Failure mode of gperftools' tcmalloc explained:
I'm providing this information only for those that are curious; I do not expect a response. I'm seeing something similar to gperftools' issue #407 below, except on ARM rather than x86.
Specifically, I always get the message "Hooked allocator frame not found, returning empty trace." I spent some time debugging the issue and it appears that, when dynamically linking the tcmalloc library, frame pointers at the boundary between my application and the dynamic library are null- the stack cannot be walked "above" the call into the dynamic library.
gperftools issue #407: https://github.com/gperftools/gperftools/issues/410
stackoverflow user seeing similar problems on ARM: Missing frames on shared libraries on ARM
Heaps. Many ways to do them, but I've only run across 3 main types that matter in embedded land:
Linked list heaps. Each alloc is tracked in a "used" list. Once freed, they are dropped into a "free" list. On freeing, adjacent blocks of free memory are "joined" into larger pieces. Allocs can be any size. Each alloc and free is a O(N) op as it has to traverse the free list to give you a piece of memory plus break the free block into a size close to what you asked for while leaving the remaining block in the free list. Because of the increasing overhead per alloc, this system cannot be used by itself on smaller systems. This also tends to cause memory fragmentation over time if steps aren't taken to minimize it.
Fixed size (unit) heaps. You break your heap into equal size (smaller) parts. This wastes memory a bit, depending on how big the chunks are (and how many different sized, fixed allocator heaps you create), but alloc and free are both O(1) time operations. No searching, no joining. This style is often combined with the first one for "small object allocations" as the engines I've worked with have 95% of their allocations below a set size (say 256 bytes). This way, you use the unit heap for small allocs for huge speed and only minimal memory loss, while using the list heap for larger allocs. No external fragmentation of memory either.
Relocatable memory heaps. You don't give out pointers to memory, but handles. That way, behind the scenes, you can change memory pointers when needed to remove fragmentation or whatever. High overhead. High pain the the #$$ quotient as it's easy to abuse and get dangling pointer all over. Also added overhead for each memory dereference. But wanted to mention it.
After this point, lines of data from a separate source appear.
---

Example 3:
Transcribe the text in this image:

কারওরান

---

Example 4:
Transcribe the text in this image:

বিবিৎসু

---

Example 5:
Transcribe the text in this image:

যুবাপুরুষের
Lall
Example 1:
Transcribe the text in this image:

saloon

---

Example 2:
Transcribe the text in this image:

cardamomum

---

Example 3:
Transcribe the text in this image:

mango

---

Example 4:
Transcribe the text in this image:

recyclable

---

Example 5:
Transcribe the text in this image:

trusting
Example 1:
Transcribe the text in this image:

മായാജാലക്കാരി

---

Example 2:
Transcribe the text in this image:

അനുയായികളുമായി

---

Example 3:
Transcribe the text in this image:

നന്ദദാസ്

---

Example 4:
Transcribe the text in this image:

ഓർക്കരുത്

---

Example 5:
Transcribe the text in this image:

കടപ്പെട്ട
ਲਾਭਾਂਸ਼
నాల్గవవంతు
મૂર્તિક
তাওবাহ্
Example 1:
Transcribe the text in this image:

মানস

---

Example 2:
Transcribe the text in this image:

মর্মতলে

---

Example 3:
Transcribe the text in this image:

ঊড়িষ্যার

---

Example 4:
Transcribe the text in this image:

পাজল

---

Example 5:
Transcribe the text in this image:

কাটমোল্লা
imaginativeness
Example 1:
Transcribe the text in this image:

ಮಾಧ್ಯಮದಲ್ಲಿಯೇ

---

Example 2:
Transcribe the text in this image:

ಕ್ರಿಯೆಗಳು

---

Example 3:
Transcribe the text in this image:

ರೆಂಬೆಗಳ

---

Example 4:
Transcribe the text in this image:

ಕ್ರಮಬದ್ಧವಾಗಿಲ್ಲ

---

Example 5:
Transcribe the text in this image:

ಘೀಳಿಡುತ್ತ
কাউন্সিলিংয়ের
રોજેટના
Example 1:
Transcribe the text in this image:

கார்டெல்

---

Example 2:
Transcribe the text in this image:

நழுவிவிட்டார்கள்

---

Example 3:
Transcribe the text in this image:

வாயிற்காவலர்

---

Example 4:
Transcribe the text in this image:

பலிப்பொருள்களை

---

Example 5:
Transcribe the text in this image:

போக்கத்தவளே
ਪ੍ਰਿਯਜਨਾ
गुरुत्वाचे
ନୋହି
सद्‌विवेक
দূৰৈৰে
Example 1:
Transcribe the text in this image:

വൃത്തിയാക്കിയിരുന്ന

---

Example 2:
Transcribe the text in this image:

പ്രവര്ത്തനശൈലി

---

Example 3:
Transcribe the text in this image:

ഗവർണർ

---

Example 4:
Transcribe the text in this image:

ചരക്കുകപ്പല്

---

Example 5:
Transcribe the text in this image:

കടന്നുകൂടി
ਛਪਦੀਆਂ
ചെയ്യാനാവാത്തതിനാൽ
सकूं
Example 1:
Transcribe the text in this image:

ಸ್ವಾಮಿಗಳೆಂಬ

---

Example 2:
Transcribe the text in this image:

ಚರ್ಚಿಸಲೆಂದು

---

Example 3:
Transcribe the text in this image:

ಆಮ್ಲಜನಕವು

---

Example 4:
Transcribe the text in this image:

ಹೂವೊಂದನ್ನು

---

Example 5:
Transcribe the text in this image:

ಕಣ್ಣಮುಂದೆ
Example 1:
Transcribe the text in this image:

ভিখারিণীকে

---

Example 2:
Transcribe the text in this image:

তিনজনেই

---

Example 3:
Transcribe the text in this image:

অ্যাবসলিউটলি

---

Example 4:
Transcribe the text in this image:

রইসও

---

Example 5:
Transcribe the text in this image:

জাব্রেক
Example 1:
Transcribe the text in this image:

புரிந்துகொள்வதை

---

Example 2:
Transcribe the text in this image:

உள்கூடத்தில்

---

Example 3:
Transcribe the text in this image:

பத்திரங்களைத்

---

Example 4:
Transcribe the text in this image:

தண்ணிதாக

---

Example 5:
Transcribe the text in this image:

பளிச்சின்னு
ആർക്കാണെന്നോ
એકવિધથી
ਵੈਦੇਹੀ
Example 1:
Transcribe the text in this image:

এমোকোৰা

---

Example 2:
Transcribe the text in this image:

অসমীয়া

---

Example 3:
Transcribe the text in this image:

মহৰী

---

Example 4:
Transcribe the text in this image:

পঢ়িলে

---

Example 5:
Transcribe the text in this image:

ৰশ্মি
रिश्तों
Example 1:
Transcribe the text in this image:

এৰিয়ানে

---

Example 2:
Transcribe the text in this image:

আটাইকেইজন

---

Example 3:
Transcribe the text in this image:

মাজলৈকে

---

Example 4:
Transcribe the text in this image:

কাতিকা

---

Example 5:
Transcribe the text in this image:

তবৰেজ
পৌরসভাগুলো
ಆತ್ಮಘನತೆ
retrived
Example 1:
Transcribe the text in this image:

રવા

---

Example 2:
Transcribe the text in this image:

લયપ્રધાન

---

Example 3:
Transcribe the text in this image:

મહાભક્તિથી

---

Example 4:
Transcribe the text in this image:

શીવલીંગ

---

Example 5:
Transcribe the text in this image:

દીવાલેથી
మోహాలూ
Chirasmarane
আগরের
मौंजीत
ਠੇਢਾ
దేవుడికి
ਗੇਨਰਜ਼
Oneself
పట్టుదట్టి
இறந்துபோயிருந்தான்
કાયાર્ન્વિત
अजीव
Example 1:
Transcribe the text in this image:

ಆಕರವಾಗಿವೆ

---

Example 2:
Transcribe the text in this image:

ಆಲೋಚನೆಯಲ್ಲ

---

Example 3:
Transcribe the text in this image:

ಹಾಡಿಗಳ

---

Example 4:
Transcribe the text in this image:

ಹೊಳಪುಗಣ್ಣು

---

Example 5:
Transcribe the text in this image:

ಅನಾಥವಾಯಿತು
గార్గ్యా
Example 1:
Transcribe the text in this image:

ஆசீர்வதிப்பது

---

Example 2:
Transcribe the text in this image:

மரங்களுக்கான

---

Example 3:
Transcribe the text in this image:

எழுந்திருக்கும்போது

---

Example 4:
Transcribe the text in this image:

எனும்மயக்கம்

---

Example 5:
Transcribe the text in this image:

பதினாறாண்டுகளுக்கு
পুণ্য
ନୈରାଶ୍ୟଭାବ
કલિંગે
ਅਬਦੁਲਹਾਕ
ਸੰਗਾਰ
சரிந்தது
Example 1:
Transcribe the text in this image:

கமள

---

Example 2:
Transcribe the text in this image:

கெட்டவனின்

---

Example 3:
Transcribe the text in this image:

There's some basic patterns. You can find all sorts of libs out in the wild that use them and also have built in statistics for number of allocs, fragmentation, and other useful stats. It's also not the hard to roll your own really, though I'd not recommend it for anything outside of satisfying curiosity as debugging without a working malloc is painful indeed. Adding thread support is pretty straightforward as well, but again, downloading a ready made solution is the better choice.
The above info applies to all platforms, ARM or otherwise, though most of my experience has been on low level ARM stuff so the above info is battle tested for your platform. Hope this helps!